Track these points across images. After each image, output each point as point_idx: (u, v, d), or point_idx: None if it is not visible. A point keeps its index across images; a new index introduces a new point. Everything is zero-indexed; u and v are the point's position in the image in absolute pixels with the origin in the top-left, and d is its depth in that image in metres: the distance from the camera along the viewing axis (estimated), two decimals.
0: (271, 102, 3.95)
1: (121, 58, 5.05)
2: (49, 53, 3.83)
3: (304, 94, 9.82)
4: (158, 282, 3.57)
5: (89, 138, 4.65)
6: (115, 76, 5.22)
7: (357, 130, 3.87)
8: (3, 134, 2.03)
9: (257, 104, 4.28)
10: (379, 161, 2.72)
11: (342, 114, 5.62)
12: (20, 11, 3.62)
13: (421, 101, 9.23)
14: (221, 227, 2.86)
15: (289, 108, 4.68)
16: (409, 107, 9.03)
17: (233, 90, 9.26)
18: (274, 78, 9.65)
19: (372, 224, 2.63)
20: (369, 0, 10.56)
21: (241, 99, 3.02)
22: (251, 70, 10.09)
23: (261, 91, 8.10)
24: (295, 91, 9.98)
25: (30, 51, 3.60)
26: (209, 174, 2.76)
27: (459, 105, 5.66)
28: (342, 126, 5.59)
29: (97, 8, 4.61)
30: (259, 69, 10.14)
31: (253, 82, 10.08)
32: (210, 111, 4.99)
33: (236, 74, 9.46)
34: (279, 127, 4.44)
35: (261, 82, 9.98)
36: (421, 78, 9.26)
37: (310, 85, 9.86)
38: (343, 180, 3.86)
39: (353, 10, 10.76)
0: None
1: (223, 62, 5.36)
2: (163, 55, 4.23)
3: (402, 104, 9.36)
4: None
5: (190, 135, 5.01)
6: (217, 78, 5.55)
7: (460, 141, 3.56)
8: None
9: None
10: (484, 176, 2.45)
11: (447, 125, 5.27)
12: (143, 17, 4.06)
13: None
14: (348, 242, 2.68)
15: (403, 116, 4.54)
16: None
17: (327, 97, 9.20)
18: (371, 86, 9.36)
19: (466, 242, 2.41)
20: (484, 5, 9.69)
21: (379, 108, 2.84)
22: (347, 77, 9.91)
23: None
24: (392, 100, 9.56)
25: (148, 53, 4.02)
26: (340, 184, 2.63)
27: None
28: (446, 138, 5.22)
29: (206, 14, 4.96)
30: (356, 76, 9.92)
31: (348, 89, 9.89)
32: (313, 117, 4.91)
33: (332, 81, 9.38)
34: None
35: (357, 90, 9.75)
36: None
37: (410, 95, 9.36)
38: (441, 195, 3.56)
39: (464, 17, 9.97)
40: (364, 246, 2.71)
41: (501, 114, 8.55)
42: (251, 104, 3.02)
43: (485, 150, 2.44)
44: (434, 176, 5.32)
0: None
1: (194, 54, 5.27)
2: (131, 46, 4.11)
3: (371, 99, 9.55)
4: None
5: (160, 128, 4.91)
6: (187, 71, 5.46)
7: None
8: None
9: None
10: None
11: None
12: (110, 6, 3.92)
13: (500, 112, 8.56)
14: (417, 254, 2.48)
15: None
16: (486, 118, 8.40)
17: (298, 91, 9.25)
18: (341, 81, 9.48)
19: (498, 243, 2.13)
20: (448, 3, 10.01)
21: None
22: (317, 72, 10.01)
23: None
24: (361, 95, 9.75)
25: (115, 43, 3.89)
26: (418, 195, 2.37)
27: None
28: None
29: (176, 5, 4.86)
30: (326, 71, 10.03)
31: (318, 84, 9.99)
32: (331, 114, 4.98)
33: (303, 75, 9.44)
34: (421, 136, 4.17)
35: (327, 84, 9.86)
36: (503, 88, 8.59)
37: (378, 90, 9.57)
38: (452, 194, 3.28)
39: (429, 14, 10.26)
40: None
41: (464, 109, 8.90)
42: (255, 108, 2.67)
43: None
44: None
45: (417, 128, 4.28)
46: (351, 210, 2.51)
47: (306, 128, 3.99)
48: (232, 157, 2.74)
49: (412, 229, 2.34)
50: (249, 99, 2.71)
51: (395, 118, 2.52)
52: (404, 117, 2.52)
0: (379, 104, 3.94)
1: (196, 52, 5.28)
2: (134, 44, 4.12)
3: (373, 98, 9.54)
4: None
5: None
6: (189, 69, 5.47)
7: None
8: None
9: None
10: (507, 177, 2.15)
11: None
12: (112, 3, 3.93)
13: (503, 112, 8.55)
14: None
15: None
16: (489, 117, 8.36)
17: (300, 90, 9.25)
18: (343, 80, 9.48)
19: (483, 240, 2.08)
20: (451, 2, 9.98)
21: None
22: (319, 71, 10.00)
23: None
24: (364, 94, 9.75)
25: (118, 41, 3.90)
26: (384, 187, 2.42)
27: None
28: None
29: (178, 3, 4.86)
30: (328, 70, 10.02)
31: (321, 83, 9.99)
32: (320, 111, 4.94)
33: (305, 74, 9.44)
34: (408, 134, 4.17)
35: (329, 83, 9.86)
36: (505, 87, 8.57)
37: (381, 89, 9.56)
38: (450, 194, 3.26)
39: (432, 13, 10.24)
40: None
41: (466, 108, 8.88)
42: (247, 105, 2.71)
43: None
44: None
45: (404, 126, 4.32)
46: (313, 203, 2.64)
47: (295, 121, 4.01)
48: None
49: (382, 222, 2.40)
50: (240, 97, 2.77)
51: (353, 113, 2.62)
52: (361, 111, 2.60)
━━━━━━━━━━━━━━━━
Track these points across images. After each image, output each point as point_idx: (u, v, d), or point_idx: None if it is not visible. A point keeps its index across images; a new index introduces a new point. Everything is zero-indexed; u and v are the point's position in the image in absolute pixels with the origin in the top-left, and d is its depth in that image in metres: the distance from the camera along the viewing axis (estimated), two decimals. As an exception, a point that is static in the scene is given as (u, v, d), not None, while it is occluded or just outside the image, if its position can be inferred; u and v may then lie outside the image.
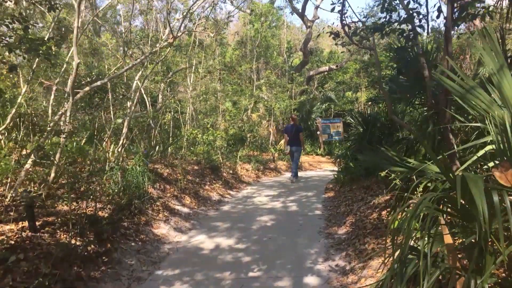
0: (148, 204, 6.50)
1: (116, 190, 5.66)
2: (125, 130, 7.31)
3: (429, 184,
━━━━━━━━━━━━━━━━
Exercise goal ▸ Your answer should consist of the count of lines in the listing that hold the word "position", with nothing else.

Solution to this task ▸ 2